Viral genomics can also be used to monitor the effectiveness of global travel restrictions and lockdowns in different countries in limiting viral spread. For example, genomic analysis showed that the risk of domestic transmission of SARS-CoV-2 in Connecticut exceeded that of international introduction at the time federal travel restrictions were imposed, highlighting the critical need for local surveillance91. Similarly in Brazil, three clades of European origin were established prior to the initiation of travel bans and lockdowns100. Another genomic analysis showed that, due to violations of imposed lockdowns with sea trade, several SARS-CoV-2 international introductions likely occurred in Morocco101. In Australia, lockdown effectiveness was validated using agent-based modeling coupled with SARS-CoV-2 genomic data102. On December 19, 2019, due to the new rapidly spreading B.1.1.7 variant found in the UK, the prime minister implemented tighter lockdown and other restrictions, and as a result, many countries closed their borders to people traveling from the UK103. The spread of this variant then was precisely tracked in the U.S. due to available sequencing data104.

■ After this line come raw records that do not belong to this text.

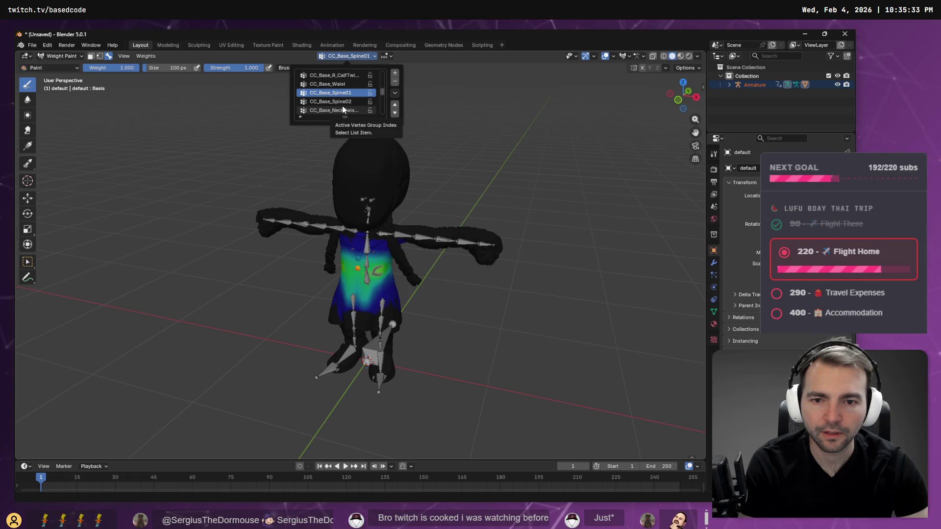
{"action": "scroll", "coordinate": [342, 106], "scroll_direction": "down", "scroll_amount": 1, "text": "ctrl"}
{"action": "scroll", "coordinate": [342, 106], "scroll_direction": "down", "scroll_amount": 1, "text": "ctrl"}
{"action": "scroll", "coordinate": [342, 106], "scroll_direction": "up", "scroll_amount": 1, "text": "ctrl"}
{"action": "scroll", "coordinate": [342, 106], "scroll_direction": "down", "scroll_amount": 1, "text": "ctrl"}
{"action": "scroll", "coordinate": [343, 110], "scroll_direction": "down", "scroll_amount": 5, "text": "ctrl"}
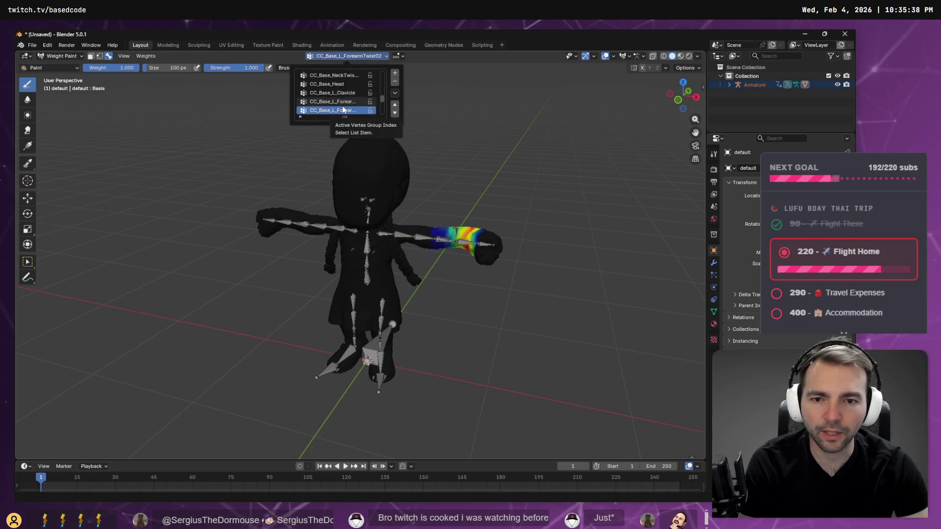
{"action": "scroll", "coordinate": [343, 109], "scroll_direction": "down", "scroll_amount": 3, "text": "ctrl"}
{"action": "scroll", "coordinate": [344, 109], "scroll_direction": "up", "scroll_amount": 2, "text": "ctrl"}
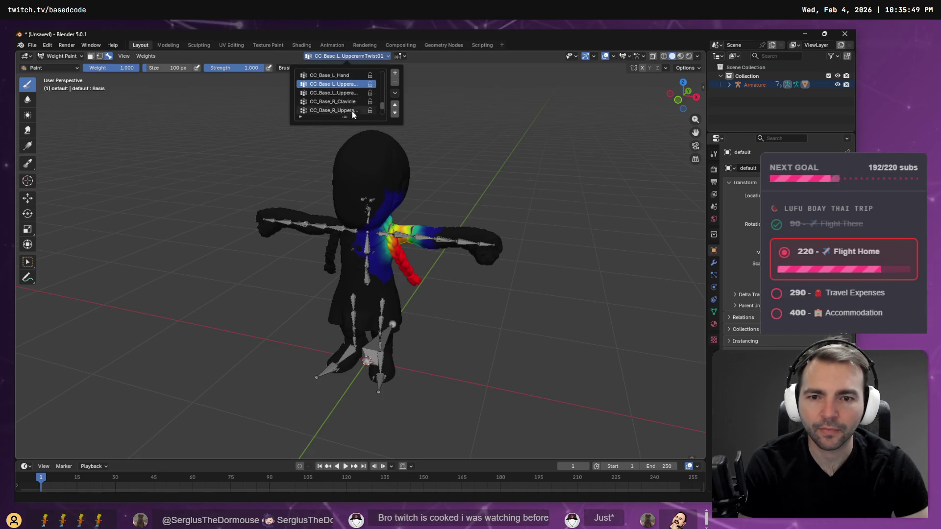
Make CC_Base_L_UpperarmTwist01 active and paint zero weight over the braid
{"action": "left_click", "coordinate": [342, 94]}
{"action": "key", "text": "Up"}
{"action": "left_click", "coordinate": [448, 302]}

Combining genomic methods with clinical and geospatial data can help characterize viral infectivity, virulence, and death rates of circulating viral strains more accurately because epidemics in different areas of the world may have distinct characteristics that depend on viral genotype, as well the demographics of the host population. Specifically, integration and analysis of phylogenetic and epidemiologic data can provide a more complete understanding of the pandemic transmission dynamics105. Available genomic data can also be utilized to examine and partly explain the relationship between genetic variation in strains of SARS-CoV-2 and disease severity106. Findings from these studies can also help characterize mutation patterns in various hotspots and identify correlates of infection and death rates in these countries107. Novel approaches can be developed to combine population genomics and genetics to leverage the identification of molecular markers with unusual pattern variations or relevant single nucleotide polymorphisms in people from different geographies67,68. If SARS-CoV-2 infections continue at their current rate, population genomic research and pharmacogenomics approaches may be useful in the development of personalized therapeutics against this pathogen. Although disease severity can be partly attributed to host genomics, understanding these factors has been difficult due to contradictory evidence and limited host genomics studies conducted thus far to date108.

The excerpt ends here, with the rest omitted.